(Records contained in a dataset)
-*-*-

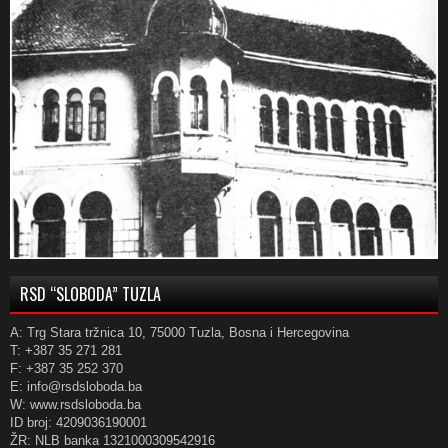
RSD “SLOBODA” TUZLA
A: Trg Stara tržnica 10, 75000 Tuzla, Bosna i Hercegovina
T: +387 35 271 281
F: +387 35 252 370
E: info@rsdsloboda.ba
W: www.rsdsloboda.ba
ID broj: 4209036190001
ŽR: NLB banka 1321000309542916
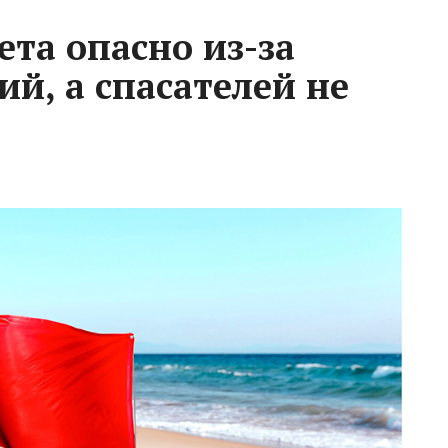
та опасно из-за
й, а спасателей не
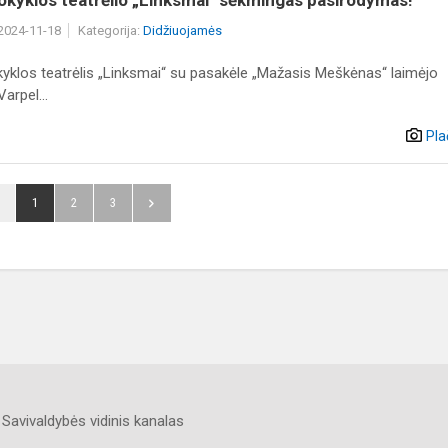
kyklos teatrėlio „Linksmai" sėkmingas pasirodymas!
 2024-11-18
Kategorija:
Didžiuojamės
klos teatrėlis „Linksmai“ su pasakėle „Mažasis Meškėnas“ laimėjo
arpel...
Pla
1
2
3
Savivaldybės vidinis kanalas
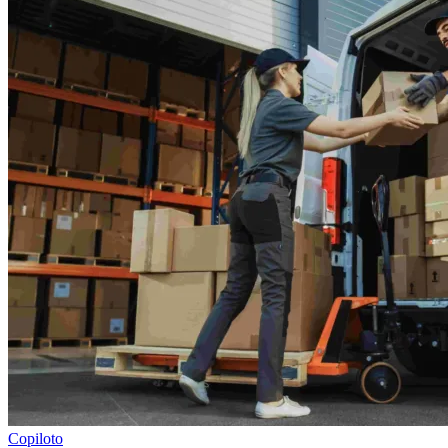
Copiloto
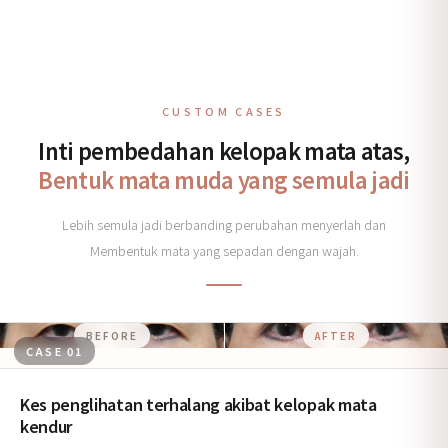
CUSTOM CASES
Inti pembedahan kelopak mata atas,
Bentuk mata muda yang semula jadi
Lebih semula jadi berbanding perubahan menyerlah dan
Membentuk mata yang sepadan dengan wajah.
BEFORE
AFTER
CASE 01
Kes penglihatan terhalang akibat kelopak mata
kendur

-*-*-

JOB: Beginning from the line that contains "Kes penglihatan terhalang akibat kelopak mata", give each line again exactly, through the final line of the records.

SOLUTION FOR THIS EXERCISE:
Kes penglihatan terhalang akibat kelopak mata
kendur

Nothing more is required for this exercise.